__Exercise passage__.
"""
# Jotul vs Enviro????



## garth (Nov 26, 2012)

Got 2 estimates including installation that are almost identical between the Jotul 400 Sebago and the Enviro Westport.  Just looking to get the best bang for my buck.  Any feedback would be greatly appreciated.  Thanks


----------



## DAKSY (Nov 26, 2012)

If you compare apples to apples & you got the same price for the install of either, let the specs guide you. The Sebago is a bigger unit (BTU-wise) & has a more efficient in burn, so unless the colors that each manufacturer offer come into play, I'd lean towards the Jotul. I've sold, serviced & installed both & some of the Enviro products are real PITA to work on, while the Jotul gas models are easy to service...


----------



## garth (Nov 26, 2012)

DAKSY said:


> If you compare apples to apples & you got the same price for the install of either, let the specs guide you. The Sebago is a bigger unit (BTU-wise) & has a more efficient in burn, so unless the colors that each manufacturer offer come into play, I'd lean towards the Jotul. I've sold, serviced & installed both & some of the Enviro products are real PITA to work on, while the Jotul gas models are easy to service...
"""
[Source records]
"""
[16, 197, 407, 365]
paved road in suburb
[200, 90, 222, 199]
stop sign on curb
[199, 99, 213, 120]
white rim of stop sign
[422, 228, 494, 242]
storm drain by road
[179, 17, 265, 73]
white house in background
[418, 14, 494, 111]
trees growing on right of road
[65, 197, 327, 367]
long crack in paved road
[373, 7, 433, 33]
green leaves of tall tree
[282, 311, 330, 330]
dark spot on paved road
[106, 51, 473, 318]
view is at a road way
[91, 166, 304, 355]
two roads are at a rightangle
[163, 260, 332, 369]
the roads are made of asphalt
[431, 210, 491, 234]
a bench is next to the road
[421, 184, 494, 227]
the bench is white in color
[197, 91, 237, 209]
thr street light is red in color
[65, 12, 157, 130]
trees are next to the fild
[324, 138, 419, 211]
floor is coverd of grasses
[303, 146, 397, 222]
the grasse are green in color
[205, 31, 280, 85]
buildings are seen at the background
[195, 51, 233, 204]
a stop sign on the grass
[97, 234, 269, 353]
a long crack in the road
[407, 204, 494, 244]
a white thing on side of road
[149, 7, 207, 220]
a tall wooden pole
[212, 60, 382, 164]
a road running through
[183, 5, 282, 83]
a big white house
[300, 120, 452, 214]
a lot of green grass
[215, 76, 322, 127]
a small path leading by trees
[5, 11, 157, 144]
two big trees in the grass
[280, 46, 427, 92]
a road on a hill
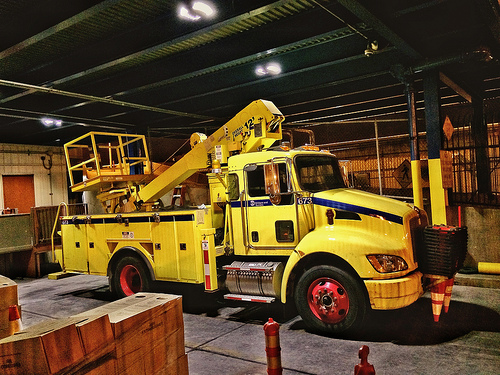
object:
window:
[248, 162, 290, 198]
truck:
[48, 97, 468, 339]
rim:
[314, 287, 347, 321]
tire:
[293, 263, 366, 335]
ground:
[17, 266, 500, 374]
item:
[223, 260, 282, 299]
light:
[177, 1, 223, 21]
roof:
[0, 0, 498, 129]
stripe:
[64, 214, 205, 227]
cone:
[429, 276, 444, 322]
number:
[299, 200, 318, 207]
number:
[243, 116, 254, 130]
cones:
[443, 278, 455, 313]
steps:
[210, 254, 286, 305]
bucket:
[69, 163, 137, 213]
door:
[4, 174, 37, 216]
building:
[0, 0, 500, 266]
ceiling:
[0, 0, 500, 139]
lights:
[280, 143, 338, 151]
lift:
[62, 97, 287, 212]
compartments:
[55, 213, 202, 286]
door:
[238, 163, 298, 250]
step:
[39, 227, 65, 275]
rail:
[50, 197, 68, 261]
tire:
[107, 250, 153, 307]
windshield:
[295, 155, 348, 191]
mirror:
[274, 157, 294, 201]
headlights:
[366, 252, 409, 273]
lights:
[252, 61, 287, 78]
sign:
[441, 114, 455, 139]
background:
[0, 0, 500, 190]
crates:
[0, 216, 190, 275]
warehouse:
[2, 2, 500, 375]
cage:
[58, 129, 153, 192]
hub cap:
[115, 262, 142, 295]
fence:
[31, 203, 92, 247]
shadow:
[286, 293, 500, 346]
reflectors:
[199, 246, 220, 295]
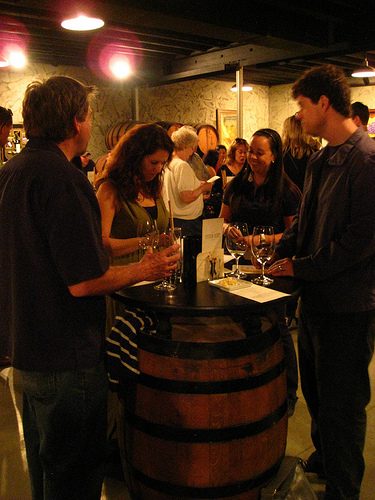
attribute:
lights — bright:
[64, 17, 104, 38]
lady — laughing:
[228, 121, 302, 256]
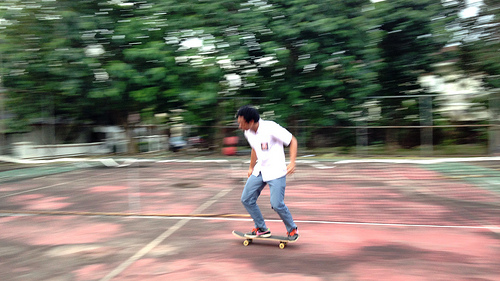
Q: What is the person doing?
A: Skateboarding.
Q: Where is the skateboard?
A: Under the guy.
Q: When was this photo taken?
A: Daytime.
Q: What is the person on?
A: A skateboard.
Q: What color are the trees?
A: Green.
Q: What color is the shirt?
A: White.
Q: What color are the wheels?
A: Yellow.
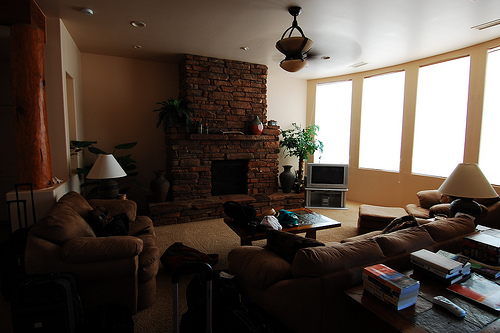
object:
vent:
[472, 17, 499, 32]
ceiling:
[4, 0, 495, 77]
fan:
[275, 5, 315, 72]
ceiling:
[49, 0, 500, 79]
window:
[358, 70, 405, 173]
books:
[360, 263, 419, 310]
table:
[295, 224, 493, 306]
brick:
[147, 54, 303, 224]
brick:
[190, 151, 200, 156]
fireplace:
[204, 155, 253, 198]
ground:
[434, 159, 446, 181]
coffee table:
[224, 208, 341, 247]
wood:
[304, 209, 339, 229]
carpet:
[173, 220, 222, 246]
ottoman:
[355, 202, 408, 232]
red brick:
[255, 157, 275, 180]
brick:
[225, 67, 241, 75]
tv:
[303, 162, 348, 184]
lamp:
[435, 161, 499, 231]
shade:
[437, 163, 500, 228]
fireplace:
[157, 52, 299, 218]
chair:
[403, 186, 470, 223]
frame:
[300, 39, 500, 212]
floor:
[139, 199, 356, 329]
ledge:
[166, 130, 282, 141]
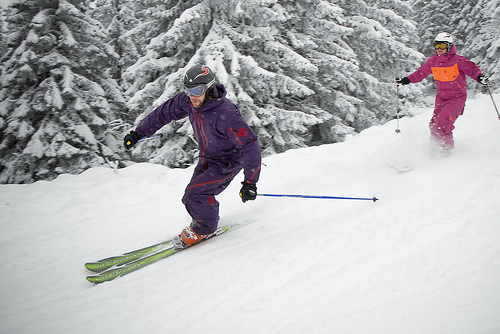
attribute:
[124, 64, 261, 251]
man — skiing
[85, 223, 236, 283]
skis — green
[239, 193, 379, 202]
pole — blue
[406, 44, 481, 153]
snowsuit — pink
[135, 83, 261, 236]
snowsuit — purple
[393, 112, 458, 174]
snow — flying, spraying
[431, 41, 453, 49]
goggles — orange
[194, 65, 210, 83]
markings — red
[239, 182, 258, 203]
glove — black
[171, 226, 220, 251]
boots — orange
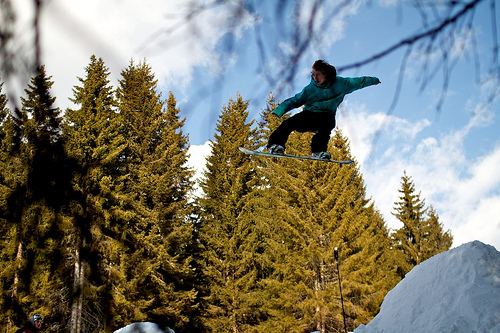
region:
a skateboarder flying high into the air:
[13, 8, 463, 313]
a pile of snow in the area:
[335, 226, 495, 322]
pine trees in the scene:
[5, 40, 171, 325]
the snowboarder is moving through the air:
[267, 65, 383, 115]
"""
__Prompt 1__.
Decide whether each statement agrees with the Jotul vs Enviro thread, answering yes or no and quoting the words that settle it: (a) The two estimates garth received included installation. (b) DAKSY says the Westport is the bigger unit. (c) DAKSY calls the Jotul gas models hard to service.
__Prompt 2__.
Translate this sentence from the Jotul vs Enviro thread into Spanish: "If you compare apples to apples & you got the same price for the install of either, let the specs guide you."
__Prompt 3__.
In the Jotul vs Enviro thread, which two models did garth get estimates for?
The records were taken from a different source.

__Written response 1__.
(a) Yes: "Got 2 estimates including installation that are almost identical"
(b) No: "The Sebago is a bigger unit (BTU-wise)"
(c) No: "while the Jotul gas models are easy to service"

__Written response 2__.
Si comparas productos equivalentes y te dieron el mismo precio por la instalación de cualquiera de los dos, deja que las especificaciones te guíen.

__Written response 3__.
The Jotul 400 Sebago and the Enviro Westport.